2009 Portland GSA Annual Meeting (18-21 October 2009)

Paper No. 13
Presentation Time: 9:00 AM-6:00 PM


TESTA, Stephen M.1, WESLING, John R.2 and ARCAND, Will J.1, (1)California State Mining and Geology Board, 801 K Street, Suite 2015, Sacramento, CA 95814, (2)California Office of Mine Reclamation, 801 K Street, MS 09-06, Sacramento, CA 95814, stephen.testa@conservation.ca.gov

The California Surface Mining and Reclamation Act of 1975 (SMARA) and associated regulations became operative 34 years ago; however, statewide reclamation standards requiring reclaimed mine slopes to be stable were adopted into regulations only 17 years ago. Given that the operational life of many mines exceeds 40 years, older operating mines were approved prior to the standards. Although slope-stability issues have arisen at older mines, problems also occur at mines approved after 1992, when the reclamation standards were adopted.

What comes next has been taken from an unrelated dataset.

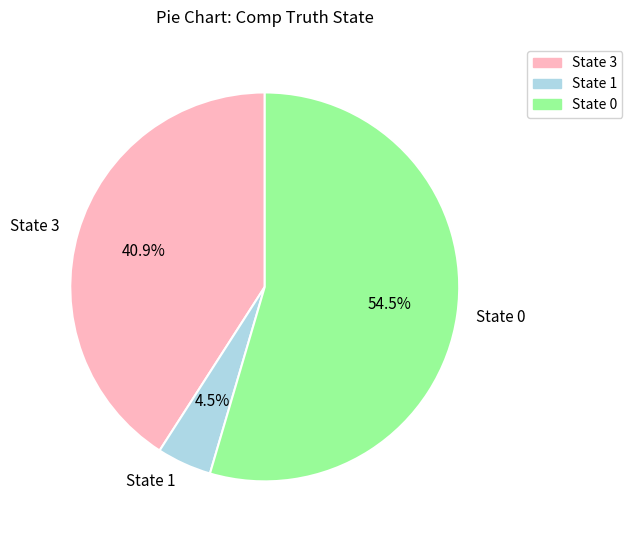

What percentage do State 1 and State 0 together represent?

59.1%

Many operators must weigh the pros and cons of creating steep mined slopes to maximize available resources versus creating reclamation slopes with gentler inclinations that generally promote slope stability, erosion control, and successful revegetation efforts. Slope stability problems typically are minimal or nonexistent at mines where appropriate stability studies have been completed or where lower slope inclinations are maintained during the mining process. Stability issues typically arise because necessary geologic and geotechnical studies are either lacking or inadequate, or because of improper management by operators or oversight by inspectors. Problems have occurred when slope stability studies 1) rely on overly optimistic site characterization based on little to no data, 2) fail to address all slope types and orientations, 3) do not consider all likely failure mechanisms, or 4) do not adequately consider project changes. Mines operations that fail to follow approved mining plans or that engage in questionable mining practices (e.g. side-cast waste) are often plagued by adverse slope stability or related issues. Slope stability problems at mines can be minimized or eliminated with careful pre-project planning that is supported by thorough technical studies and documentation of final slopes in reclamation plans, periodic review of site conditions by qualified professionals, proper management of the mining project by operators, and appropriate oversight by responsible agencies.